Wyoming cave could contain 25,000-year-old lion bones, say scientists

Paleontologists have begun excavating bones from a cave thought to hold the remains of tens of thousands of ancient animals. 

Bureau of Land Management/AP
In an image provided by the Bureau of Land Management, date not known, Bureau of Land Management cave specialist Bryan McKenzie rappels into Natural Trap Cave in north-central Wyoming during a cleanup expedition. The cave holds the remains of tens of thousands of animals, including many now-extinct species, from the late Pleistocene period tens of thousands of years ago. Starting July 28, 2014, scientists plan to venture back into the cave and resume digging for the first time in more than 30 years.

Paleontologists are completing their first excavation in 30 years inside an unusual U.S. cave thought to hold the remains of tens of thousands of ancient animals that fell to their deaths.

Bones they've found in the Wyoming cave could include those of North American lions, short-faced bears and other now-extinct species from 25,000 years ago.

The cave's only entrance is a hole in the ground that's almost impossible to see until you're next to it. Scientists say over millennia, thousands of unwary animals plummeted 80 feet (24 meters) to their deaths. A metal grate now prevents people and animals from falling in.

"They're very excited about the potential for what they've found," Brent Breithaupt, who was among the exclusive group of scientists who recently rappelled down to excavate the floor of Natural TrapCave, said Wednesday.

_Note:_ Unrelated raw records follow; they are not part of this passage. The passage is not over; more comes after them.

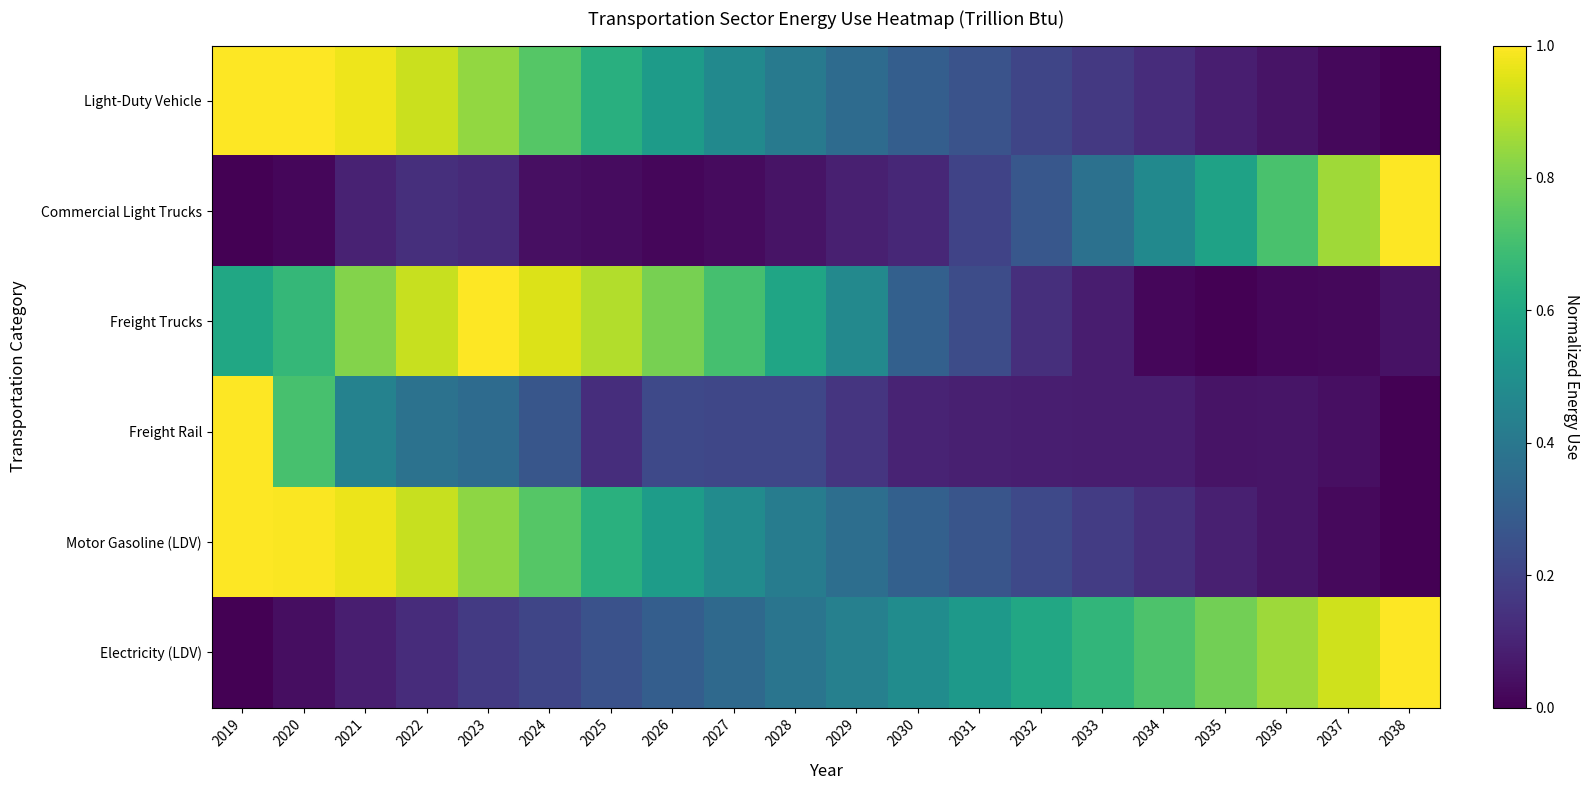

Reading right to left, extract all data points from this chart.

Light-Duty Vehicle: 2038=0.0	2037=0.0	2036=0.1	2035=0.1	2034=0.1	2033=0.2	2032=0.2	2031=0.3	2030=0.3	2029=0.4	2028=0.4	2027=0.5	2026=0.5	2025=0.6	2024=0.7	2023=0.8	2022=0.9	2021=1.0	2020=1.0	2019=1.0
Commercial Light Trucks: 2038=1.0	2037=0.9	2036=0.7	2035=0.6	2034=0.5	2033=0.4	2032=0.3	2031=0.2	2030=0.1	2029=0.1	2028=0.1	2027=0.0	2026=0.0	2025=0.0	2024=0.0	2023=0.1	2022=0.1	2021=0.1	2020=0.0	2019=0.0
Freight Trucks: 2038=0.0	2037=0.0	2036=0.0	2035=0.0	2034=0.0	2033=0.1	2032=0.1	2031=0.2	2030=0.3	2029=0.5	2028=0.6	2027=0.7	2026=0.8	2025=0.9	2024=0.9	2023=1.0	2022=0.9	2021=0.8	2020=0.7	2019=0.6
Freight Rail: 2038=0.0	2037=0.0	2036=0.1	2035=0.1	2034=0.1	2033=0.1	2032=0.1	2031=0.1	2030=0.1	2029=0.2	2028=0.2	2027=0.2	2026=0.2	2025=0.1	2024=0.3	2023=0.3	2022=0.4	2021=0.4	2020=0.7	2019=1.0
Motor Gasoline (LDV): 2038=0.0	2037=0.0	2036=0.1	2035=0.1	2034=0.1	2033=0.2	2032=0.2	2031=0.3	2030=0.3	2029=0.4	2028=0.4	2027=0.5	2026=0.6	2025=0.6	2024=0.7	2023=0.8	2022=0.9	2021=1.0	2020=1.0	2019=1.0
Electricity (LDV): 2038=1.0	2037=0.9	2036=0.9	2035=0.8	2034=0.7	2033=0.7	2032=0.6	2031=0.5	2030=0.5	2029=0.4	2028=0.4	2027=0.3	2026=0.3	2025=0.3	2024=0.2	2023=0.2	2022=0.1	2021=0.1	2020=0.0	2019=0.0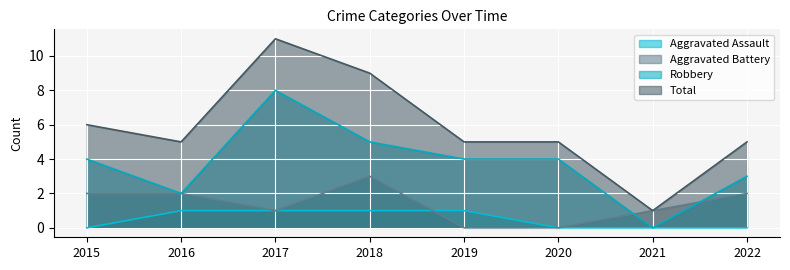

The Total series shows 9 at 2018. True or false?

True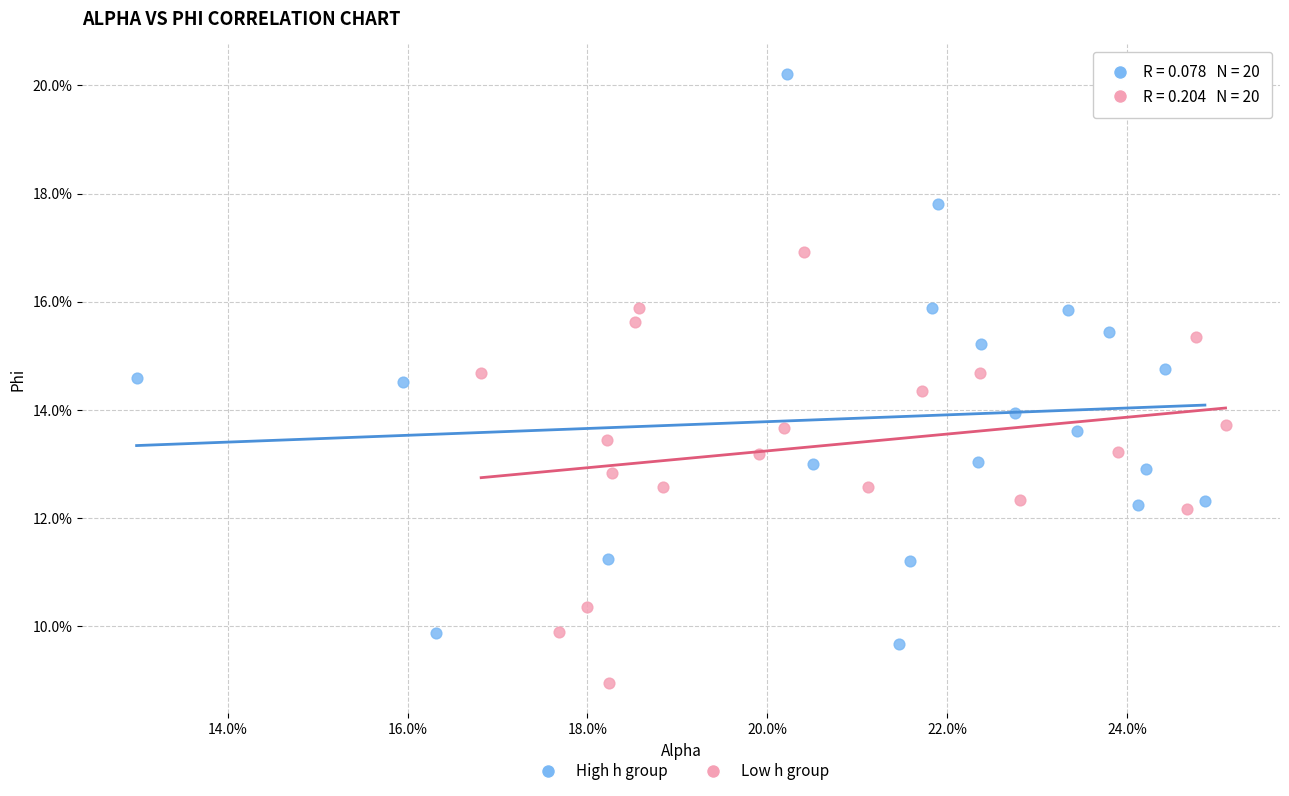

What are all the series names shown in the legend?

High h group, Low h group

The bones lie entombed, layer upon layer, in sediment as much as 30 feet deep.

Scientists hope the cave's high humidity and cool temperatures might even preserve genetic material of extinct animals from the days when massive ice sheets last frosted over much of the North American landscape.

The oldest remains could date back 100,000 years, Breithaupt said

Over the past two weeks, bucket after bucket, the experts have been hauling up bones and bone-bearing sediment.

The best items are being shipped to universities in the U.S. and even overseas, to the Australian Centre for Ancient DNA at the University of Adelaide, Breithaupt said.

"It's an incredible site. It definitely is one of the most significant sites that BLM manages and it will provide very, very important information," said Breithaupt, a paleontologist for the U.S. Bureau of Land Management.